Work request: Resume the piece on Ellis and the "snowflake" generation, picking up after its final sentence.

Sissey Spacek in Carrie

Donald Sutherland in Don’t Look Now.

 Right: Donald Sutherland in Don’t Look Now. Left: Sissy Spacek in Carrie

He was nine years old when his father treated him and a friend to a late morning showing of Vincent Price’s Theatre Of Blood at the local cinema. ‘We survived the ordeal, my friend and I delighted by the gory and hideous Shakespearean deaths (including the decapitation of two poodles their owner is forced to consume until he chokes to death).’

Happy days! Over half a century on, he insists that this horror-thon formed a vital part of his education. He learned that ‘the world was a random and cruel place, that danger and death were everything…’ He is adamant that it did him no harm. ‘We consumed all of this and none of it ever triggered us – we were never wounded.’ In fact, ‘it probably made each of us less of a wuss’.

Though he fights against it, his argument has a tweedy, self-regarding aroma of ‘things were better in my day’ about it.

‘I never wanted to be the old geezer complaining about the next wave of offspring who were supplanting his own,’ he protests, before revealing himself to be just that. He can’t stop grumbling at the millennial snowflake generation, with ‘their sense of entitlement, their insistence that they were always right despite sometimes overwhelming proof to the contrary, their failure to consider anything within its context, their joint tendencies of overreaction and passive-aggressive positivity…’

Being an old geezer myself, I couldn’t help chuckling along with this wonderfully grumpy inventory. Ellis is essentially a realist, at war with idealism. He wants us all to see the world as it is, not as it might be, if only everyone else agreed with us.

But, of course, the snowflakes didn’t come from nowhere: they were the products of Ellis’s own generation, ‘selfish, narcissistic, true-boomer parents… not teaching them how to deal with life’s hardships about how things actually work: people might not like you, this person will not love you back, kids are really cruel, work sucks, it’s hard to be good at something, your days will be made up of failure and disappointment, you’re not talented, people suffer, people grow old, people die.’

Phew! Ellis is childless, so, in this context, something of a back-seat driver. But his disinterested position lends clarity to his view that ‘the blanding of our society’ – the idea that you will only read books or watch films with whose outlooks you already agree, and that you will seek to censor anyone who offends you – is damaging to art and civilisation.

Dataset extract:
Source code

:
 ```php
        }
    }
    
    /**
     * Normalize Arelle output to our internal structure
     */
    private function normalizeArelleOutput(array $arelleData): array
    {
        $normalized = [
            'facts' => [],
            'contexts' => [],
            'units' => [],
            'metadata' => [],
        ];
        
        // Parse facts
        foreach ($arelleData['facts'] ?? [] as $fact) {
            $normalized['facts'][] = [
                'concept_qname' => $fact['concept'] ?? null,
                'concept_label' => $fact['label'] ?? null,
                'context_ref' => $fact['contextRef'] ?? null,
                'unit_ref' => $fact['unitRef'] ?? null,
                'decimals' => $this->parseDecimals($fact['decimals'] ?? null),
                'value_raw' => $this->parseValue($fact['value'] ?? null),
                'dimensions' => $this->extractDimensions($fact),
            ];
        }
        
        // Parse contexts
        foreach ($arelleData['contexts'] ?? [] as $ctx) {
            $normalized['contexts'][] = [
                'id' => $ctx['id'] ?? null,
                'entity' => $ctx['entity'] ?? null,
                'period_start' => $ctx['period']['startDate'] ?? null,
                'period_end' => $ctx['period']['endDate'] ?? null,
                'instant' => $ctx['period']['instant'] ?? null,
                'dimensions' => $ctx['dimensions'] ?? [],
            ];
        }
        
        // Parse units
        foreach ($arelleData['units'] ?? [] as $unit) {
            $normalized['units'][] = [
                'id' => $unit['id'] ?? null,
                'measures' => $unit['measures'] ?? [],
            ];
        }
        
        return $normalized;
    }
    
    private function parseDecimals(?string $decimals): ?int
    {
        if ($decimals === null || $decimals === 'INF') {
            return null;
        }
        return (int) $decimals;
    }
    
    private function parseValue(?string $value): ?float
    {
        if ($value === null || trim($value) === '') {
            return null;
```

Output below:
‘After you’ve blocked and unfollowed people whose opinions and worldview you judge and disagree with, after you’ve created your own little utopia based on your cherished values, then a kind of demented narcissism begins to warp this pretty picture. Not being able or willing to put yourself in someone else’s shoes – to view life differently from how you yourself experience it… is why so many progressive movements become as rigid and as authoritarian as the institutions they’re resisting.’

He is writing about the current state of America, and in particular the demonisation of Donald Trump. Though he himself didn’t vote for Trump, he understands why so many did. He admires Trump’s chutzpah, his courting of controversy and his bullish disregard for Establishment conventions. He also enjoys the way the President leaves his opponents frothing at the mouth with self-righteous indignation.

His own boyfriend, some years his junior, was turned into a wreck by Trump’s victory. ‘At times he resembled a bedraggled and enraged Russian peasant, ranting and stomping around.’ To anti-Trump journalists who headed an article lamenting his election, ‘What shall I tell my daughter?’ Ellis suggests telling her, ‘s*** happens, grow up, this is how the world works – and next time find a better candidate’.

Whether you agree or disagree, it is hard not to laugh. He is a master of what Auberon Waugh used to call the ‘vituperative arts’. Sadly, he focuses entirely on America, and has nothing to say about Britain’s own great social rift, caused by Brexit. I think you could rely on him to scorn those on either side who regard themselves as too full of passion and integrity to tolerate the other’s point of view. What a timely book this is – bursting with wit and diablerie, shameless, bracing and fun.